What the exercise asks
Find and return every line of the data that contains the word "DirectX".

Extracted information
-------
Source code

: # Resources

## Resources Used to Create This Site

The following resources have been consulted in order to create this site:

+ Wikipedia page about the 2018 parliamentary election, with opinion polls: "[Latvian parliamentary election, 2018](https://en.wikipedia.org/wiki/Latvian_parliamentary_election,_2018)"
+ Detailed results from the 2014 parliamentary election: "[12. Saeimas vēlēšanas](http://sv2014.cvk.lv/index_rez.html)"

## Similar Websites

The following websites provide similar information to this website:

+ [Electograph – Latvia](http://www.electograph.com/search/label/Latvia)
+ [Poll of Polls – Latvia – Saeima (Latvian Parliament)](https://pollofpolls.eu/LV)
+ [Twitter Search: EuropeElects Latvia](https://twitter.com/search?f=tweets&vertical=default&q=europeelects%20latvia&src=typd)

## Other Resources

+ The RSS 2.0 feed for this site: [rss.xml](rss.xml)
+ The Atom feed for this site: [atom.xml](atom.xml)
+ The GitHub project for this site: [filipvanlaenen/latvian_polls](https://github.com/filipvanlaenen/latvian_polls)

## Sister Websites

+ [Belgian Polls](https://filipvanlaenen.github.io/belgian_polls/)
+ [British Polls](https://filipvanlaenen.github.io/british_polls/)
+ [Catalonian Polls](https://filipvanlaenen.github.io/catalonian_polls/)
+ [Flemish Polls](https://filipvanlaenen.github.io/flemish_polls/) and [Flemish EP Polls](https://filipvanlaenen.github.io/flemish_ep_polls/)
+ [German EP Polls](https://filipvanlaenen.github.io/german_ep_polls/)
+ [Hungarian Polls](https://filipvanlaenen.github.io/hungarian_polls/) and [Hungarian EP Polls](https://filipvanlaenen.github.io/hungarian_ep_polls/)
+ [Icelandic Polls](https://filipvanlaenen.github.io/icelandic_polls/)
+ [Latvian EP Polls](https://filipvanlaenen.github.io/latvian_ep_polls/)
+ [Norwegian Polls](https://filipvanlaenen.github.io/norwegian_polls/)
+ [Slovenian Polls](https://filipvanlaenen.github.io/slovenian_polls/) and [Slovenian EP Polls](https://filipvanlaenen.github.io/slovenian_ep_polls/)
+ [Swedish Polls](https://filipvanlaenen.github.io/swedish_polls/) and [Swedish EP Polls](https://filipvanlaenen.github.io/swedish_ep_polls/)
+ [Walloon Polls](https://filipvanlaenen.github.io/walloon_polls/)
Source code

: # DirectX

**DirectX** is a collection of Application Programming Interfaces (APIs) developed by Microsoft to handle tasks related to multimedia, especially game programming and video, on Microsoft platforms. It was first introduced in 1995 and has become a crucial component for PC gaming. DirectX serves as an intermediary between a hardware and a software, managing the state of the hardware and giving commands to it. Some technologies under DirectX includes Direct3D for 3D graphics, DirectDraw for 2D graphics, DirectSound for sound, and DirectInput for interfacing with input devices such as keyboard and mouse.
-------
Written reply
: # DirectX
**DirectX** is a collection of Application Programming Interfaces (APIs) developed by Microsoft to handle tasks related to multimedia, especially game programming and video, on Microsoft platforms. It was first introduced in 1995 and has become a crucial component for PC gaming. DirectX serves as an intermediary between a hardware and a software, managing the state of the hardware and giving commands to it. Some technologies under DirectX includes Direct3D for 3D graphics, DirectDraw for 2D graphics, DirectSound for sound, and DirectInput for interfacing with input devices such as keyboard and mouse.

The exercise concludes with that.